Quanto a me, giovane-vecchio arnese dell’analisi politica, scettico, criticone eppure estremamente aperto nei vostri confronti, dopo avervi chiesto umilmente scusa per non aver capito nulla di voi a suo tempo, lasciatemi ringraziare di cuore alcune persone: Giulia Sarti, senza la quale non avrei mai aperto gli occhi sul vostro conto; Silvia Chimienti, con la quale abbiamo condiviso l’avventura di un libro-intervista in difesa della Costituzione (grazie anche alla straordinaria disponibilità della professoressa Carlassare) che sarà in libreria nei prossimi giorni; Francesca Businarolo, Vittorio Ferraresi, Salvatore Micillo e la già menzionata Chiara Appendino, senza i quali la mia conoscenza di questo macrocosmo sarebbe rimasta alquanto superficiale.

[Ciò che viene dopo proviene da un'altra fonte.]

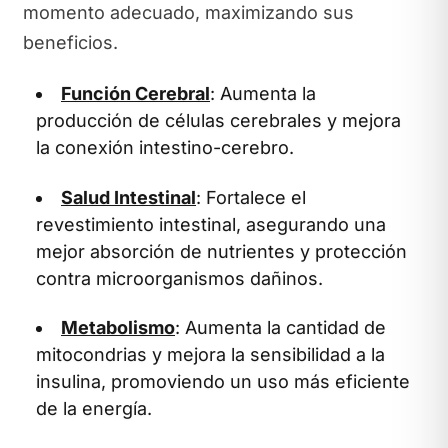
momento adecuado, maximizando sus
beneficios.
Función Cerebral
: Aumenta la
producción de células cerebrales y mejora
la conexión intestino-cerebro.
Salud Intestinal
: Fortalece el
revestimiento intestinal, asegurando una
mejor absorción de nutrientes y protección
contra microorganismos dañinos.
Metabolismo
: Aumenta la cantidad de
mitocondrias y mejora la sensibilidad a la
insulina, promoviendo un uso más eficiente
de la energía.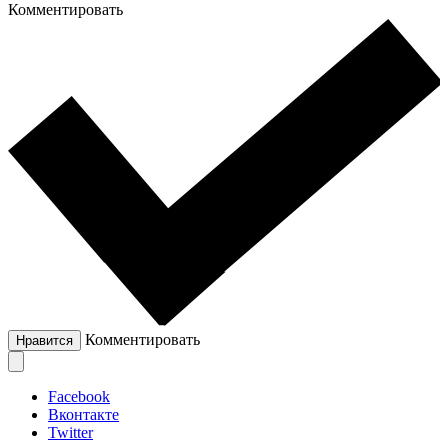
Комментировать
Комментировать
Нравится
Facebook
Вконтакте
Twitter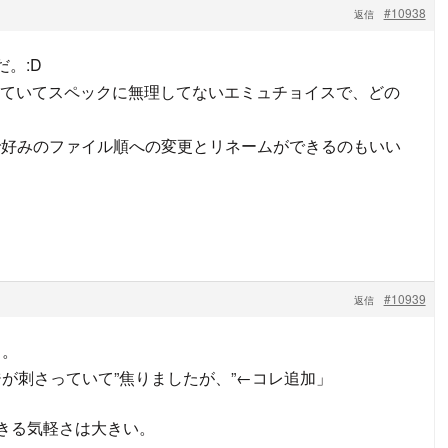
#10938
返信
だ。:D
ていてスペックに無理してないエミュチョイスで、どの
Listで好みのファイル順への変更とリネームができるのもいい
#10939
返信
。。
が刺さっていて”焦りましたが、”←コレ追加」
きる気軽さは大きい。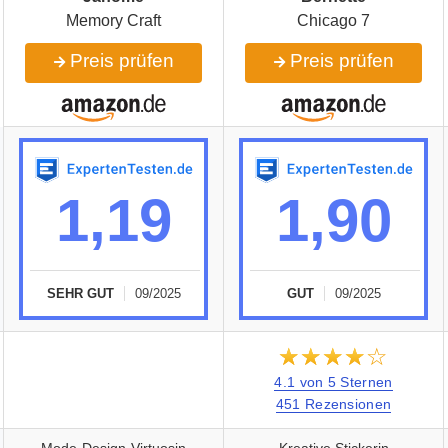
Memory Craft
Chicago 7
Preis prüfen
Preis prüfen
1,19
1,90
SEHR GUT
09/2025
GUT
09/2025
★★★★★
☆☆☆☆☆
4.1 von 5 Sternen
451 Rezensionen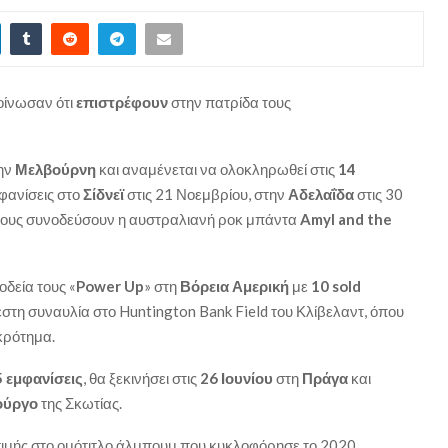
ίνωσαν ότι
επιστρέφουν
στην πατρίδα τους
ην
Μελβούρνη
και αναμένεται να ολοκληρωθεί στις
14
φανίσεις στο
Σίδνεϊ
στις 21 Νοεμβρίου, στην
Αδελαΐδα
στις 30
 τους συνοδεύσουν η αυστραλιανή ροκ μπάντα
Amyl and the
δεία τους «
Power Up
» στη
Βόρεια Αμερική
με
10 sold
μεστη συναυλία στο Huntington Bank Field του Κλίβελαντ, όπου
κρότημα.
5 εμφανίσεις
, θα ξεκινήσει στις
26 Ιουνίου
στη
Πράγα
και
ούργο
της Σκωτίας.
τιμής στο ομότιτλο άλμπουμ που κυκλοφόρησε το 2020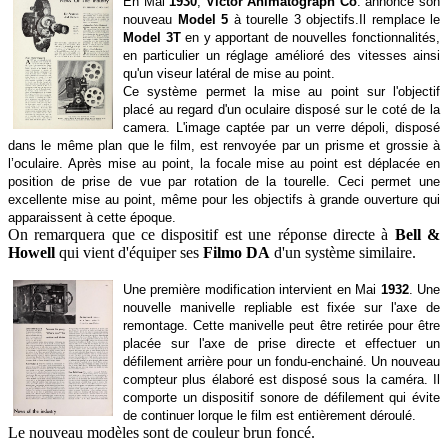
En Mai
1930
,
Victor Animatograph Co
. annonce son
nouveau
Model 5
à tourelle 3 objectifs.Il remplace le
Model 3T
en y apportant de nouvelles fonctionnalités,
en particulier un réglage amélioré des vitesses ainsi
qu'un viseur latéral de mise au point.
Ce système permet la mise au point sur l'objectif
placé au regard d'un oculaire disposé sur le coté de la
camera. L'image captée par un verre dépoli, disposé
dans le même plan que le film, est renvoyée par un prisme et grossie à
l’oculaire. Après mise au point, la focale mise au point est déplacée en
position de prise de vue par rotation de la tourelle.
Ceci permet une
excellente mise au point, même pour les objectifs à grande ouverture qui
apparaissent à cette époque.
On remarquera que ce dispositif est une réponse directe à
Bell &
Howell
qui vient d'équiper ses
Filmo DA
d'un système similaire.
Une première modification intervient en Mai
1932
. Une
nouvelle manivelle
repliable est
fixée sur l'axe de
remontage. Cette manivelle peut être retirée pour être
placée sur l'axe de prise directe et effectuer un
défilement arrière pour un fondu-enchainé. Un nouveau
compteur plus élaboré est disposé sous la caméra. Il
comporte un dispositif sonore de défilement qui évite
de continuer lorque le film est entièrement déroulé.
Le nouveau modèles sont de couleur brun foncé.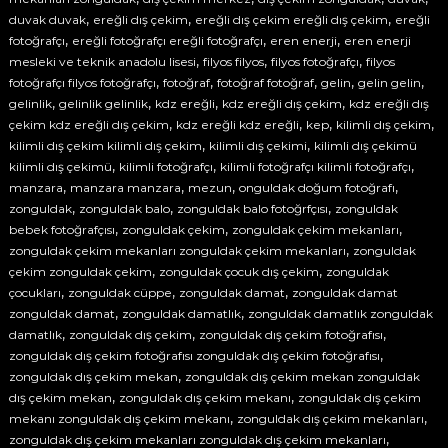
f
o
,
,
,
duvak duvak
ereğli dış çekim
ereğli dış çekim ereğli dış çekim
ereğli
ç
n
,
,
,
fotoğrafçı
ereğli fotoğrafçı ereğli fotoğrafçı
eren enerji
eren enerji
ı
e
,
,
,
mesleki ve teknik anadolu lisesi
filyos filyos
filyos fotoğrafçı
filyos
l
l
,
,
,
,
,
fotoğrafçı filyos fotoğrafçı
fotoğraf
fotoğraf fotoğraf
gelin
gelin gelin
e
ı
,
,
,
,
gelinlik
gelinlik gelinlik
kdz ereğli
kdz ereğli dış çekim
kdz ereğli dış
k
k
,
,
,
,
i
çekim kdz ereğli dış çekim
kdz ereğli kdz ereğli
kep
kilimli dış çekim
b
,
,
kilimli dış çekim kilimli dış çekim
kilimli dış çekimi
kilimli dış çekimü
i
,
,
,
kilimli dış çekimü
kilimli fotoğrafçı
kilimli fotoğrafçı kilimli fotoğrafçı
i
,
,
,
,
manzara
manzara manzara
mezun
onguldak doğum fotoğrafı
l
,
,
,
zonguldak
zonguldak balo
zonguldak balo fotoğrfçısı
zonguldak
e
,
,
,
bebek fotoğrafçısı
zonguldak çekim
zonguldak çekim mekanları
e
,
n
zonguldak çekim mekanları zonguldak çekim mekanları
zonguldak
g
,
,
çekim zonguldak çekim
zonguldak çocuk dış çekim
zonguldak
ü
,
,
,
çocukları
zonguldak cüppe
zonguldak damat
zonguldak damat
z
,
,
zonguldak damat
zonguldak damatlık
zonguldak damatlık zonguldak
e
,
,
,
damatlık
zonguldak dış çekim
zonguldak dış çekim fotoğrafısı
l
,
zonguldak dış çekim fotoğrafısı zonguldak dış çekim fotoğrafısı
a
,
n
zonguldak dış çekim mekan
zonguldak dış çekim mekan zonguldak
l
,
,
dış çekim mekan
zonguldak dış çekim mekanı
zonguldak dış çekim
a
,
,
mekanı zonguldak dış çekim mekanı
zonguldak dış çekim mekanları
r
,
zonguldak dış çekim mekanları zonguldak dış çekim mekanları
ı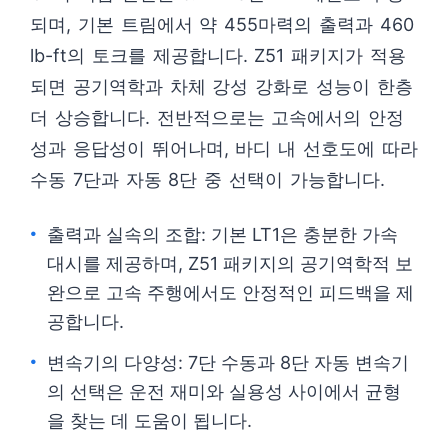
되며, 기본 트림에서 약 455마력의 출력과 460
lb-ft의 토크를 제공합니다. Z51 패키지가 적용
되면 공기역학과 차체 강성 강화로 성능이 한층
더 상승합니다. 전반적으로는 고속에서의 안정
성과 응답성이 뛰어나며, 바디 내 선호도에 따라
수동 7단과 자동 8단 중 선택이 가능합니다.
출력과 실속의 조합: 기본 LT1은 충분한 가속
대시를 제공하며, Z51 패키지의 공기역학적 보
완으로 고속 주행에서도 안정적인 피드백을 제
공합니다.
변속기의 다양성: 7단 수동과 8단 자동 변속기
의 선택은 운전 재미와 실용성 사이에서 균형
을 찾는 데 도움이 됩니다.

Per candidare ragazzi di questo valore, bisogna poterselo permettere e voi, per ora, avete dimostrato di esserne in grado.

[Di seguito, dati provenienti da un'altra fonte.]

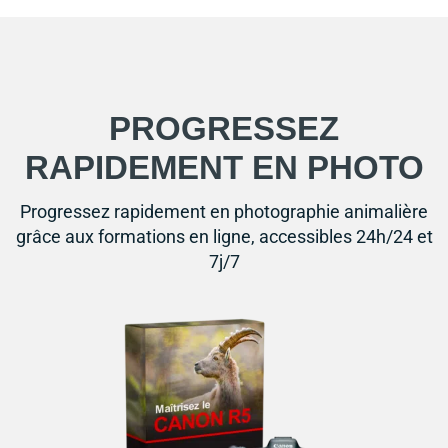
PROGRESSEZ
RAPIDEMENT EN PHOTO
Progressez rapidement en photographie animalière
grâce aux formations en ligne, accessibles 24h/24 et
7j/7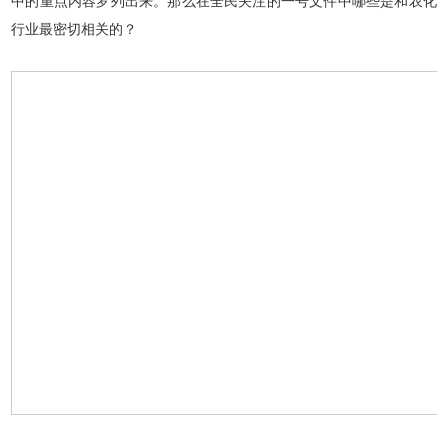
中的重点内容罗列出来。那么在全民关注的一号文件中哪些是和农化
行业最密切相关的？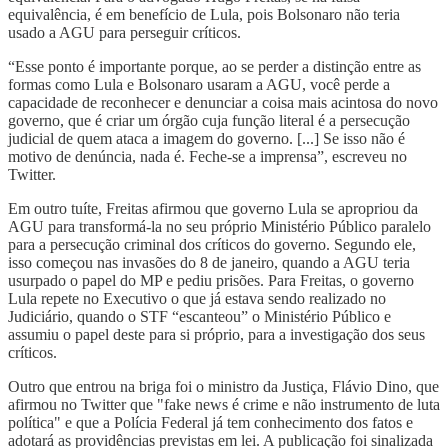
equivalência, é em benefício de Lula, pois Bolsonaro não teria
usado a AGU para perseguir críticos.
“Esse ponto é importante porque, ao se perder a distinção entre as
formas como Lula e Bolsonaro usaram a AGU, você perde a
capacidade de reconhecer e denunciar a coisa mais acintosa do novo
governo, que é criar um órgão cuja função literal é a persecução
judicial de quem ataca a imagem do governo. [...] Se isso não é
motivo de denúncia, nada é. Feche-se a imprensa”, escreveu no
Twitter.
Em outro tuíte, Freitas afirmou que governo Lula se apropriou da
AGU para transformá-la no seu próprio Ministério Público paralelo
para a persecução criminal dos críticos do governo. Segundo ele,
isso começou nas invasões do 8 de janeiro, quando a AGU teria
usurpado o papel do MP e pediu prisões. Para Freitas, o governo
Lula repete no Executivo o que já estava sendo realizado no
Judiciário, quando o STF “escanteou” o Ministério Público e
assumiu o papel deste para si próprio, para a investigação dos seus
críticos.
Outro que entrou na briga foi o ministro da Justiça, Flávio Dino, que
afirmou no Twitter que "fake news é crime e não instrumento de luta
política" e que a Polícia Federal já tem conhecimento dos fatos e
adotará as providências previstas em lei. A publicação foi sinalizada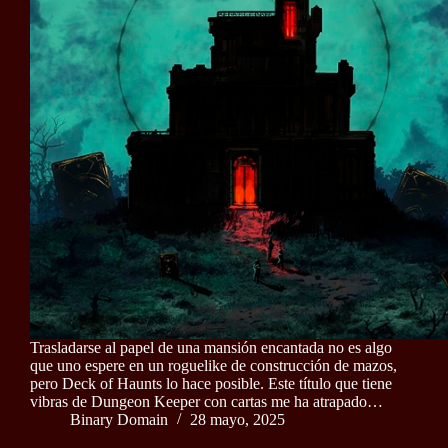
Trasladarse al papel de una mansión encantada no es algo
que uno espere en un roguelike de construcción de mazos,
pero Deck of Haunts lo hace posible. Este título que tiene
vibras de Dungeon Keeper con cartas me ha atrapado…
Binary Domain
28 mayo, 2025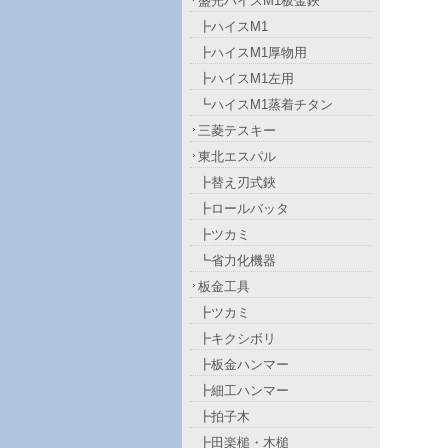
盛光ハイスM1板金鋏
┣ハイスM1
┣ハイスM1厚物用
┣ハイスM1左用
┗ハイスM1蒸着チタン
三菱テスキー
東北エスパル
┣替え刃式鋏
┣ロールバッタ
┣ツカミ
┗省力化機器
板金工具
┣ツカミ
┣キクシボリ
┣板金ハンマー
┣細工ハンマー
┣拍子木
┣田楽槌・木槌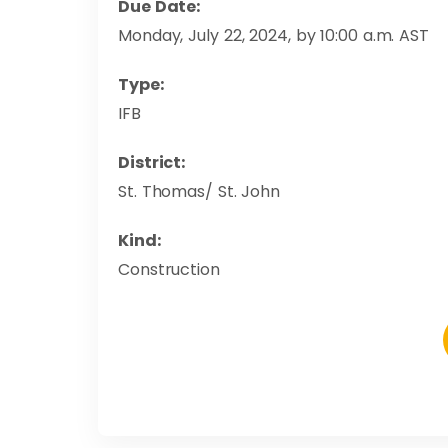
Due Date:
Monday, July 22, 2024, by 10:00 a.m. AST
Type:
IFB
District:
St. Thomas/ St. John
Kind:
Construction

Adesso abbiate l’intelligenza di ripetervi ogni giorno che la Raggi ha vinto perché gli altri si erano suicidati in precedenza e che la Appendino è il modello da seguire, in quanto senz’altro più eterodossa rispetto alla collega ed espressione limpida di quel M5S non casaleggiano e non direttoriale che non si vota soltanto per disaffezione nei confronti degli altri ma anche per convinzione, per il semplice motivo che persone del suo calibro meritano finalmente un’occasione per dimostrare le proprie qualità e competenze.

Ora sta a loro dimostrare di cosa sono capaci, sperando che non perdano di vista il fatto che la politica o è cambiamento vero o, molto semplicemente, non è perché non serve a niente.